▶ [Complete the following]:
A) List the factors that, according to the passage on amniocentesis and CVS, can sometimes make it impossible to do an amniocentesis.
B) Using the passage on amniocentesis and CVS, answer each question:
(i) For how long should strenuous activities be avoided after an amniocentesis?
(ii) How soon are amniocentesis results usually available?
(iii) Between which weeks of pregnancy do women who undergo CVS need a follow-up blood test?
C) Retype the passage on amniocentesis and CVS word for word, from "CVS is a prenatal" up to and including "for these defects.".

[Supplied passage — start]

You may feel some cramping during or after the amniocentesis. Strenuous activities should be avoided for 24 hours following the procedure.
Women who are pregnant with twins or other higher-order multiples need sampling from each amniotic sac to study each baby. Depending on the position of the baby and placenta, amount of fluid, and woman’s anatomy, sometimes the amniocentesis cannot be done. The fluid is then sent to a genetics lab so that the cells can grow and be analyzed. AFP is also measured to rule out an open neural tube defect. Results are usually available in about 10 days to two weeks, depending on the lab.
Chorionic Villus Sampling (CVS)?
CVS is a prenatal test that involves taking a sample of some of the placental tissue. This tissue contains the same genetic material as the fetus and can be tested for chromosomal abnormalities and some other genetic problems. Testing is available for other genetic defects and disorders, depending on your family history and the availability of lab testing at the time of the procedure. Unlike amniocentesis, CVS does not provide information on open neural tube defects. Therefore, women who undergo CVS also need a follow-up blood test between 16 and 18 weeks of pregnancy to screen for these defects.

[Supplied passage — finish]
[Data for analysis — start]

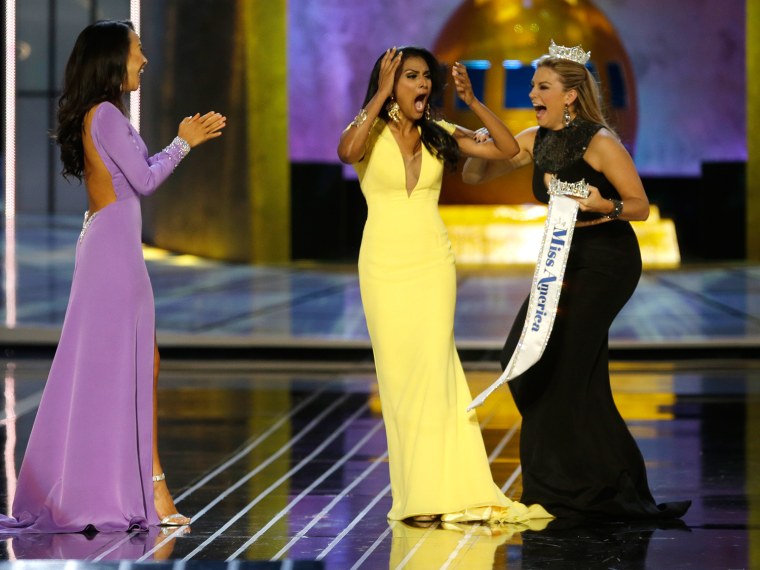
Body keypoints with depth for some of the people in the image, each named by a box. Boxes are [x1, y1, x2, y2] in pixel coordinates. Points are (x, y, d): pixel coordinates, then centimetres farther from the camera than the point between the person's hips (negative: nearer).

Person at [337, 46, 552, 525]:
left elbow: (508, 149, 3)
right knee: (399, 373, 0)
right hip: (384, 264, -1)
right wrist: (381, 95, -20)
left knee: (434, 366, -8)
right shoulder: (370, 132, -2)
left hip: (433, 262, 1)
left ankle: (442, 491, -6)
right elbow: (347, 152, -26)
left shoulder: (439, 135, 7)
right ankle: (416, 493, 5)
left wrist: (473, 101, -5)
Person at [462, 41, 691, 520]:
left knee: (563, 364, -13)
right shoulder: (535, 141, 7)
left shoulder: (600, 142, -14)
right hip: (564, 258, 8)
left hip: (607, 261, -8)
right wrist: (480, 145, -10)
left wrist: (604, 205, -31)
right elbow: (475, 176, 10)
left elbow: (641, 206, -12)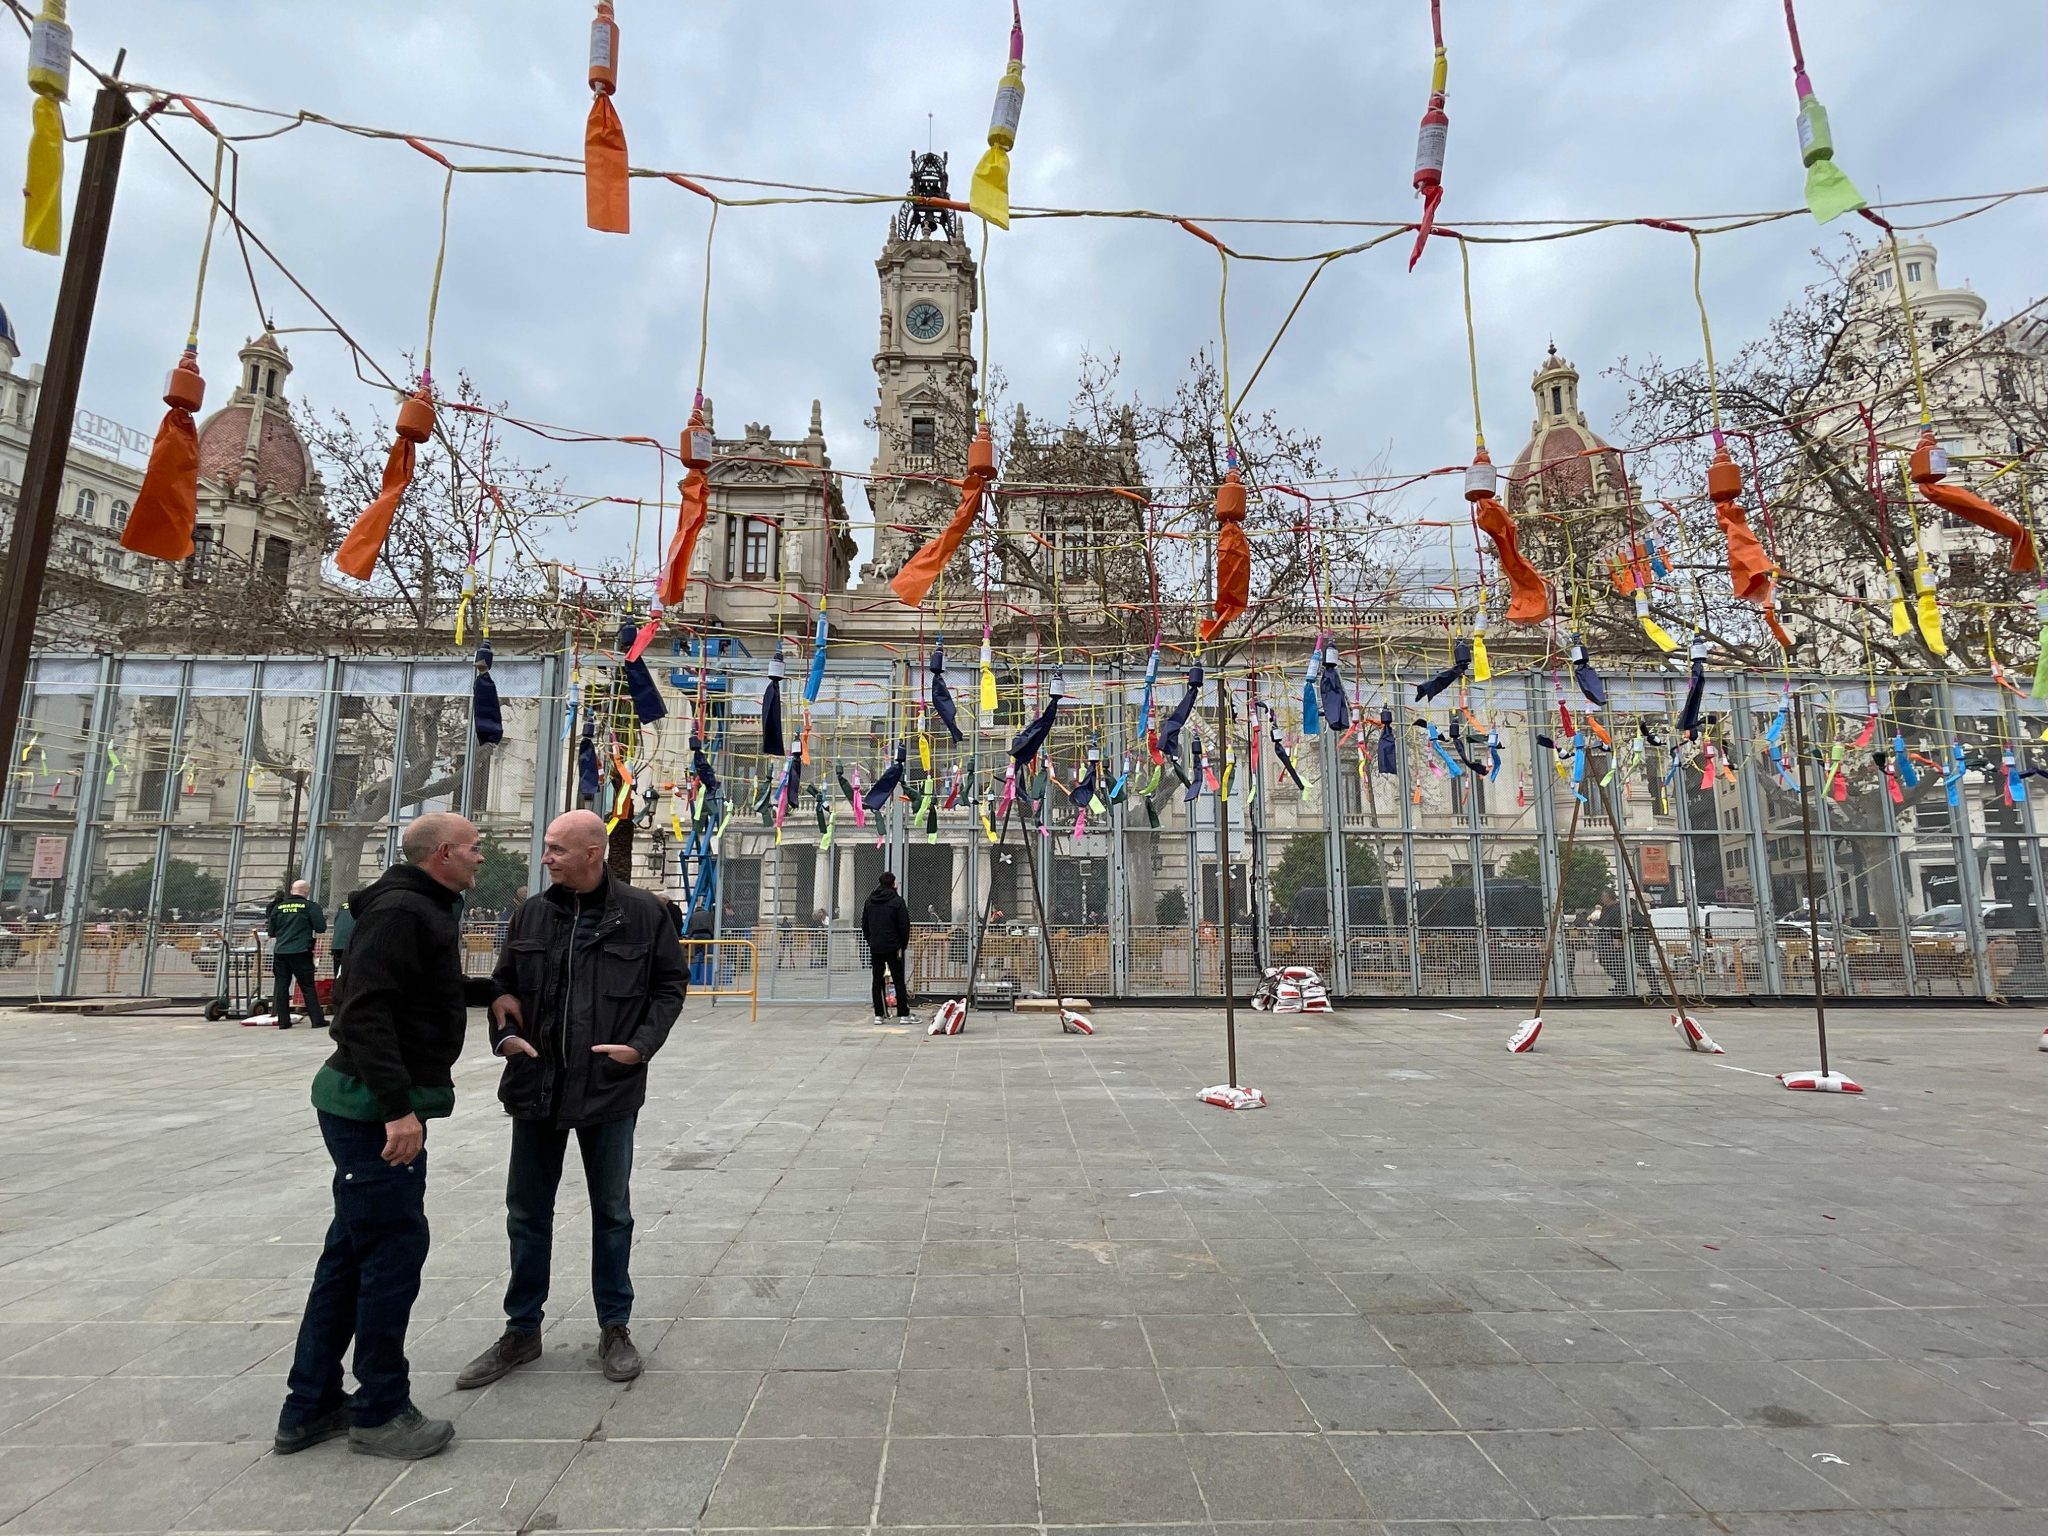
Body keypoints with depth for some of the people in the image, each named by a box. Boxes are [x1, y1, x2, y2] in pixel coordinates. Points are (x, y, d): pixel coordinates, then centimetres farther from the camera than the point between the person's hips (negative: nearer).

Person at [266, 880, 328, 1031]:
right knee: (308, 986, 1)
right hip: (300, 952, -4)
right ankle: (317, 1020, 0)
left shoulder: (278, 907, 9)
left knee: (281, 986, 9)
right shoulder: (311, 906, -4)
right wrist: (323, 918, 14)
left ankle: (283, 1021, 9)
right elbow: (321, 928, -6)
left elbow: (271, 932, 14)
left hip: (280, 951, 4)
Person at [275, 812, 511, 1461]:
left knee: (352, 1250, 17)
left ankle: (310, 1407, 30)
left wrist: (490, 992, 18)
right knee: (395, 1249, 0)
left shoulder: (426, 910, 14)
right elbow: (365, 1010, -26)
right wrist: (398, 1107, -29)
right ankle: (379, 1413, 15)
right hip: (375, 1109, -11)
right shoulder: (401, 911, -19)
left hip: (375, 1108, 11)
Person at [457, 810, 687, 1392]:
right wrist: (505, 1033, -5)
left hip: (609, 1088, -3)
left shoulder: (643, 913, -8)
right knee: (526, 1213, 15)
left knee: (612, 1212, 12)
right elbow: (504, 984, 12)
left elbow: (670, 985, -2)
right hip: (536, 1085, 3)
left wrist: (642, 1044, -13)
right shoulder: (531, 915, 2)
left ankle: (615, 1328, 30)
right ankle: (522, 1330, 34)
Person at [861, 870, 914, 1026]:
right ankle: (904, 1013, 2)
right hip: (893, 947, -4)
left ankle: (878, 1014, 8)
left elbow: (864, 924, 13)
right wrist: (903, 945, 2)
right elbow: (904, 925, -9)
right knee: (899, 980, 2)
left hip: (875, 947, 4)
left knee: (877, 981, 9)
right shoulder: (897, 901, -8)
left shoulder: (870, 901, 7)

[Data for analysis — finish]

▶ [Response list]:
A)
- The position of the baby and placenta
- The amount of fluid
- The woman's anatomy

B)
(i) For 24 hours.
(ii) In about 10 days to two weeks, depending on the lab.
(iii) Between 16 and 18 weeks.

C)
CVS is a prenatal test that involves taking a sample of some of the placental tissue. This tissue contains the same genetic material as the fetus and can be tested for chromosomal abnormalities and some other genetic problems. Testing is available for other genetic defects and disorders, depending on your family history and the availability of lab testing at the time of the procedure. Unlike amniocentesis, CVS does not provide information on open neural tube defects. Therefore, women who undergo CVS also need a follow-up blood test between 16 and 18 weeks of pregnancy to screen for these defects.